Das zweite Chaos Communication Camp in Altlandsberg ist eine sommerlich entspannte Sache. Wenn ein kühler Hauch über die drei großen Zelte streift, die von den Decken hängenden Projektoren leicht zu schwanken beginnen und die Präsentationen der Redner einen schicken Effekt bekommen, genießt man beides, Effekte und Windhauch. Entspannt gehen auch die Kämpfer der Talhoffer-Schule zur Sache, die den Schwertkampf üben: Richtig hacken will offenbar keiner.

Hunde verboten, Journalisten mit Warnschildern plakatiert? Alles egal, die vorab aufgestellten Camping-Regeln interessieren niemanden: Die Hunde laufen herum und baden im See, die Journalisten sind unbeschildert. Einzig das Verbot von offenen Feuern und Grillparties wird strikt eingehalten. Im Gegensatz zum kühlen, von häufigen Schauern durchsetzten Hacker-Camp Hal 2001 hat der CCC die heißesten Tage des Jahres erwischt. So warten die Hacker auf die Ankunft des Raumschiffes "Heart of Gold", das sie mit kühlendem Sternenstaub besprenkeln soll -- die Feuerwehrschläuche liegen schon bereit.

Abseits der Idylle ist das Camp eine Mischung aus Informationsveranstaltung und einem Treffen unterschiedlicher Clans, von den Cypherpunks. Diese sitzen abgeschottet in ihren Zelten und werkeln an ihren Projekten. Wettbewerbe wie das Erstürmen eines hochgesicherten Servers gibt es nicht, nur ein sommerlich leichtes vorolympisches Quiz. Hacker suchen eben nicht die besten Menschen, sondern die besten Informationen.

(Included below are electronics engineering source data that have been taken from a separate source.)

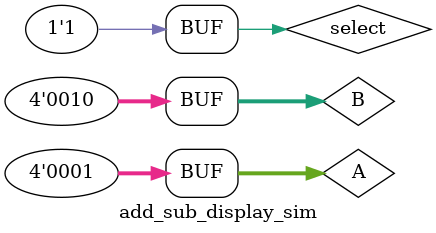
<source format=sv>
`timescale 1ns / 1ps


module add_sub_display_sim; //no ports to test module

    // declare inputs and outputs for your module
    // can be the same names as the ports of the module under test
    logic [3:0] A;
    logic [3:0] B;
    logic select; //high for sub, low for add
    logic [5:0] S; // 6 bit adder output
    //logic [3:0] limited;
	logic [6:0] D;
	logic [3:0] an;
	logic [3:0] L;
	logic dp;
    
    //Instantiate your module undertest
    add_sub_display adder_sub (.A(A), .B(B), .select(select), .S(S),
    .D(D), .an(an), .dp(dp));
    
    limit_val limiter(.S(S), .L(L));
    

    //list your test cases
    initial 
    
        begin
        
        //saturation test cases 
        A = 4'b1111; B = 4'b0000; select = 0; //15 + 0 - should be limited to 9
        #10
        
        A = 4'b0000; B = 4'b1111; select= 1;  //0 - 15 - should be limited to 0
        #10
        
        A = 4'b1111; B = 4'b0111; select = 1; //15 - 7 - should be 8
        #10
        
        A = 4'b0001; B = 4'b0010; select = 1; //1 + 2 - should be 3
        #10
     
        
//	// THIS MAY NOT BE CORRECT...!
//        A = 1111; B = 0001; mode = 0; Cin = 0;
//        #10

//        A = 0011; B = 0001; Cin = 0;
//        #10

       $display("Finished");  
      end                                 
    
endmodule


</source>
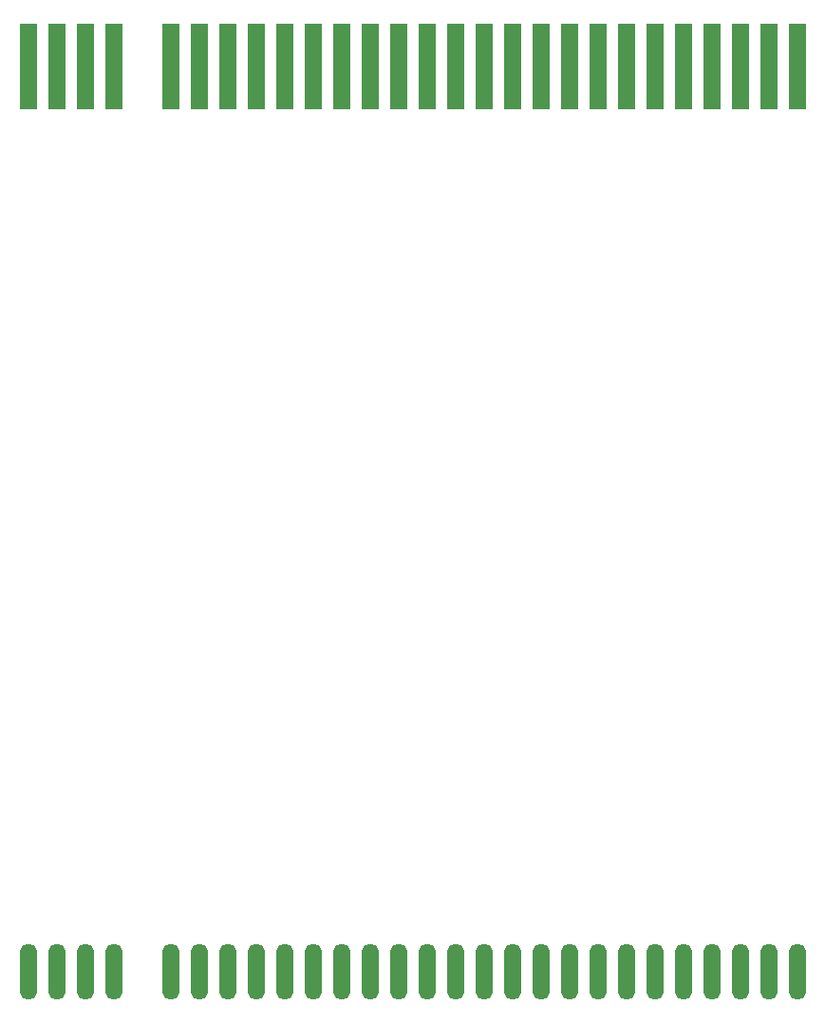
<source format=gbr>
%TF.GenerationSoftware,KiCad,Pcbnew,8.0.0*%
%TF.CreationDate,2024-03-05T08:56:25+01:00*%
%TF.ProjectId,ZX Spectrum_ BUS Expander,5a582053-7065-4637-9472-756d2c204255,rev?*%
%TF.SameCoordinates,Original*%
%TF.FileFunction,Paste,Bot*%
%TF.FilePolarity,Positive*%
%FSLAX46Y46*%
G04 Gerber Fmt 4.6, Leading zero omitted, Abs format (unit mm)*
G04 Created by KiCad (PCBNEW 8.0.0) date 2024-03-05 08:56:25*
%MOMM*%
%LPD*%
G01*
G04 APERTURE LIST*
G04 Aperture macros list*
%AMRoundRect*
0 Rectangle with rounded corners*
0 $1 Rounding radius*
0 $2 $3 $4 $5 $6 $7 $8 $9 X,Y pos of 4 corners*
0 Add a 4 corners polygon primitive as box body*
4,1,4,$2,$3,$4,$5,$6,$7,$8,$9,$2,$3,0*
0 Add four circle primitives for the rounded corners*
1,1,$1+$1,$2,$3*
1,1,$1+$1,$4,$5*
1,1,$1+$1,$6,$7*
1,1,$1+$1,$8,$9*
0 Add four rect primitives between the rounded corners*
20,1,$1+$1,$2,$3,$4,$5,0*
20,1,$1+$1,$4,$5,$6,$7,0*
20,1,$1+$1,$6,$7,$8,$9,0*
20,1,$1+$1,$8,$9,$2,$3,0*%
G04 Aperture macros list end*
%ADD10RoundRect,0.762000X0.000000X-1.738000X0.000000X-1.738000X0.000000X1.738000X0.000000X1.738000X0*%
%ADD11R,1.524000X7.620000*%
G04 APERTURE END LIST*
D10*
%TO.C,Z1*%
X105486200Y-136398000D03*
X108026200Y-136398000D03*
X110566200Y-136398000D03*
X113106200Y-136398000D03*
X118186200Y-136398000D03*
X120726200Y-136398000D03*
X123266200Y-136398000D03*
X125806200Y-136398000D03*
X128346200Y-136398000D03*
X130886200Y-136398000D03*
X133426200Y-136398000D03*
X135966200Y-136398000D03*
X138506200Y-136398000D03*
X141046200Y-136398000D03*
X143586200Y-136398000D03*
X146126200Y-136398000D03*
X148666200Y-136398000D03*
X151206200Y-136398000D03*
X153746200Y-136398000D03*
X156286200Y-136398000D03*
X158826200Y-136398000D03*
X161366200Y-136398000D03*
X163906200Y-136398000D03*
X166446200Y-136398000D03*
X168986200Y-136398000D03*
X171526200Y-136398000D03*
X174066200Y-136398000D03*
%TD*%
D11*
%TO.C,Z2*%
X105486200Y-55753000D03*
X108026200Y-55753000D03*
X110566200Y-55753000D03*
X113106200Y-55753000D03*
X118186200Y-55753000D03*
X120726200Y-55753000D03*
X123266200Y-55753000D03*
X125806200Y-55753000D03*
X128346200Y-55753000D03*
X130886200Y-55753000D03*
X133426200Y-55753000D03*
X135966200Y-55753000D03*
X138506200Y-55753000D03*
X141046200Y-55753000D03*
X143586200Y-55753000D03*
X146126200Y-55753000D03*
X148666200Y-55753000D03*
X151206200Y-55753000D03*
X153746200Y-55753000D03*
X156286200Y-55753000D03*
X158826200Y-55753000D03*
X161366200Y-55753000D03*
X163906200Y-55753000D03*
X166446200Y-55753000D03*
X168986200Y-55753000D03*
X171526200Y-55753000D03*
X174066200Y-55753000D03*
%TD*%
M02*

</source>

Diese gab es -- neben den ausführlichen CCC-Anmerkungen zum Trusted Computing -- bislang etwa von dem österreichischen Journalisten Erich Moechel, der über den neuesten Stand der Flugdatenaffäre berichtete und die passive Rolle der EU kritisierte. Moechel präsentierte die von der EU und den USA ausgehandelten Verträge in verschiedenen Korrekturstadien und machte darauf aufmerksam, dass die USA unter den Passenger Name Records nicht nur eine ausufernde Sammlung von Flugdaten verstehen, sondern auch für zukünftige Erweiterungen Platz gelassen haben: Wenn biometrische Daten auf dem Visum oder Flugschein auftauchen, zählen sie zu den additional data fields, auf die Zugriff gewährt werden muss.

Was im Geheimen bleiben soll, will die Künstlergruppe BBM (Beobachter der Bediener von Maschinen) mit einem europaweiten Projekt Troia (Temporary Residence Of Intelligent Agents) öffentlich machen. Olaf Arndt stellte die ganze Kollektion neuer Polizeiwaffen vor, die verharmlosend als nichttödliche Waffen gepriesen werden. Mit einer kreativen Bricolage (Bastelei) möchte die Künstlergruppe den Prozess umdrehen und eine immersive multimediale wie multisensorische Wanderausstellung schaffen, in der die Besucher den Effekt non-letaler Waffen am eigenen Leibe erleben können.